Last year, Gonzales reviewed portions of his notes as he prepared for congressional testimony about the program and the course of events that took place. Investigators found that Gonzales did not keep the documents locked in a safe he had at his residence because, "Gonzales did not know the combination," according to the report.
Gonzales was often criticized during his controversial tenure as attorney general, and was pointedly questioned about the NSA program by members of Congress for his conflicting testimony. The role Justice Department lawyers played in approving the NSA program is currently under a separate investigation by the Inspector General's Office.
The report released Monday also noted conflicting information provided by Gonzales and his interactions with White House counsel Fred Fielding.
"Gonzales told us he gave a copy of his notes to Fielding sometime after Comey's testimony," the report said. "Fielding told the OIG that Gonzales had informed him sometime after Comey testified that Gonzales had some notes concerning the March 10, 2004, meeting, but that Gonzales 'wasn't sure where they were.' Fielding added that Gonzales said he was not sure if he had left the notes at the White House or had taken them with him when he left the White House to become the attorney general. Fielding stated that Gonzales later told him he had found the notes and described for Fielding what the notes said."
"He stored these notes, along with other highly classified documents about the NSA surveillance program and a compartmented detainee interrogation program, in a safe outside his office that was not authorized to hold these documents," the report noted.
The review also found that Gonzales stored documents in a safe outside his personal office at the Justice Department that was accessed by staff who were not authorized to review the documents relating to the NSA program.

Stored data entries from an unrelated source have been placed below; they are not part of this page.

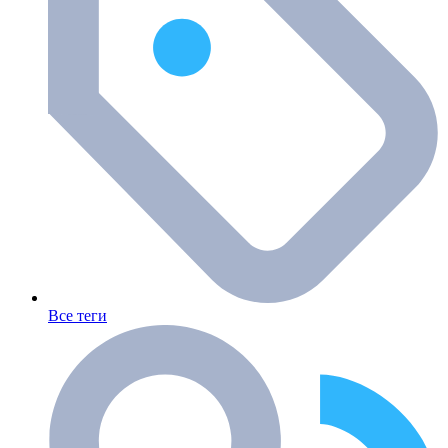
Все теги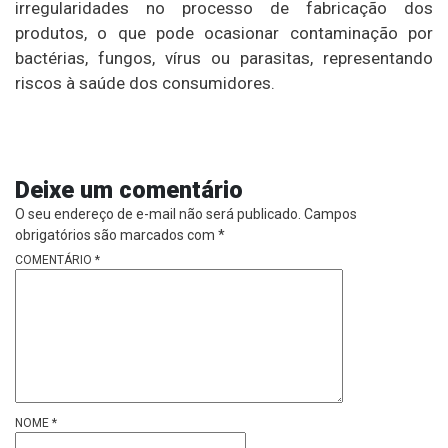
irregularidades no processo de fabricação dos
produtos, o que pode ocasionar contaminação por
bactérias, fungos, vírus ou parasitas, representando
riscos à saúde dos consumidores.
Deixe um comentário
O seu endereço de e-mail não será publicado.
Campos
obrigatórios são marcados com
*
COMENTÁRIO
*
NOME
*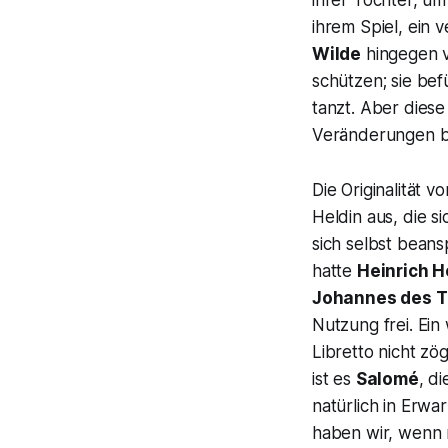
ihrer Tochter, u
ihrem Spiel, ein 
Wilde
hingegen v
schützen; sie befü
tanzt. Aber diese
Veränderungen be
Die Originalität vo
Heldin aus, die si
sich selbst beans
hatte
Heinrich 
Johannes des T
Nutzung frei. Ein
Libretto nicht zö
ist es
Salomé
, d
natürlich in Erw
haben wir, wenn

According to the report review in response to a Freedom of Information Act request, two employees on Gonzales' staff were instructed to search the safe "document by document," including any classified materials, and that one said that they "looked through every single thing in the safe."
The review found that Gonzales' handling of these classified documents violated Justice Department regulations and procedures governing the proper handling of classified material.
Although the federal criminal code contains statutes relating to the improper handling of classified documents, the Justice Department's National Security Division declined to prosecute Gonzales after the inspector general sent a report to prosecutors.
"Earlier this year, the OIG referred this matter to the Department's National Security Division (NSD) to determine whether potential criminal charges should be brought. The OIG was very cooperative in assisting the NSD in its review of the facts, including gathering additional facts at the request of the NSD," Justice Department spokesman Dean Boyd said in a statement. "After conducting a thorough review of the matter and consulting with senior career officials inside and outside of the division, the NSD ultimately determined that prosecution should be declined."
George Terwilliger, Gonzales' attorney, said in a memo in response to the inspector general's report that the former attorney general admitted that he did not handle the material properly, but said there was no breach of security.
"It is clear from the report that there is no evidence that the acknowledged shortcomings in Judge Gonzales' handling of this material resulted in any unauthorized disclosure of classified information," Terwilliger's memo said. "Judge Gonzales regrets this lapse."
In response to the review, House Judiciary Committee Chairman Rep. John Conyers, D-Mich., criticized the Justice Department for not prosecuting Gonzales.
"This misconduct concerned not only some of his handwritten notes, but also 17 secret documents on surveillance and interrogation issues, of the highest classification level," he said. "The [Justice] Department ought to explain clearly why it declined to pursue charges against Mr. Gonzales and what actions it intends to take in response to the report."